“AN ARCHETYPAL BASEBALL BAT TO THE JAW”

I don’t think I’ve ever beaten Super Mario Bros. the intended way and I don’t think I ever will.

Honestly I can’t even remember the last time I played the original Super Mario Bros. unless it was on the Wii Virtual Console back when that was a thing, so maybe 10+ years ago? Sometime before middle school.

I finished the Super Mario All Stars version of Super Mario Bros. 1 when I first moved to Oregon and now I’ve finished the original Super Mario Bros. and all I can think about is how much better the All Stars version of Super Mario Bros. 1 is. Play that version instead! Or get your fill on the original I guess, do what you want. Be your own person.

Super Mario Bros. controls evergreen. Holds up surprisingly well. Not gonna break down each and every game design choice but it’s obvious that levels are built to encourage player mastery through discovery. It works!

I remember reading a quote from Yuji Naka about how Sonic was inspired by replaying through the first few levels of Mario after dying over and over. Playing through Super Mario Bros. again, almost 40 years after its conception, I feel like there is a certain poetry in how this quote is framed – as if the idea was to expand on Mario’s movement by creating a “faster” Mario, when in actuality, I feel as though this design ethos is reflected almost nowhere in the first Sonic game at all.

Mario feels more like a Sonic prototype than even the first Sonic game does. Players are given an astonishing amount of control over Mario’s movements. You can build up speed and gain height and distance by running, but you also need to plan around the ridiculous speed Mario can attain. This can cause friction as the game requires players compensate for Mario’s slippery movement. Don’t be intimidated! There’s a lot of nuance in Mario’s movement but the levels are constructed in a way that feels difficult but fair, accounting for players of all skill levels.

Yuji Naka was right in that he should want to complete World 1-1 as fast as he could, but this is by design. Not only the first levels, but every level is meant to push players towards being fast. Some levels almost feel suffocating, like you need to get through some areas as quickly as humanly possible. The stage timer and the inability to backtrack only reinforces this idea. The last few levels necessitate this mindset to an absurd degree.

Although, uh, the Naka quote specifically refers to the fact that he kept dying and had to restart the game from the very beginning (which I understand). I tried doing this playthrough without using save states – if I died, I sucked it up and made a beeline for the warp zones again. I did this maybe ten or fifteen times and just started using save states after each world. Sorry! It was really boring to keep playing the same level over and over again. The All Stars version actually lets you restart from the beginning of whichever world you died on instead of returning you to 1-1, which is the main reason I believe it’s the superior version.

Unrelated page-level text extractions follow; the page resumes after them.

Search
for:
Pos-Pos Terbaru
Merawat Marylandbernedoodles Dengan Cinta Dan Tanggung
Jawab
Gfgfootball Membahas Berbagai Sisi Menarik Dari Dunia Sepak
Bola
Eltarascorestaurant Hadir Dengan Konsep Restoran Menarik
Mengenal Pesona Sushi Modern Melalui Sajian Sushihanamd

My biggest complaints are that the game can be frustratingly punishing. I feel like unless you’re really scouring each and every coin and block in this game for extra lives, it gets in the way of the fast-paced platforming. Getting to the later worlds is no small feat but failing to learn enemy/environments in the paltry amount of attempts allotted to players and being booted back to World 1-1 can feel really mean and a little cheap!

Also, the Hammer Brothers. I’ve never been able to figure out these enemies. I understand them a little better now (they can only throw a maximum of around 6 hammers before they pause I believe) but these guys are real pains in the neck anyways. Apparently there’s hidden blocks in World 8-3 that can give you the powerups you need to transform into Fire Mario, which would definitely make the penultimate encounters with them easier, but there should still be a consistently more approachable strategy when dealing with them. It just feels like the game is going out of its way to inconvenience you instead of providing a fun or interesting challenge.

Overall though, I think Super Mario Bros. has aged remarkably well. These games are classics for a reason, after all!

Even so, the ridiculous difficulty and tedium of returning to the start of the game once you run out of lives did put a sour taste in my mouth. Even Mega Man felt relatively balanced (in terms of letting players retry levels after game over) until the very last level, where I think the difficulty goes way overboard.

Maybe you’ll get more out of this than I did. Either way I think you should play the All Stars version instead.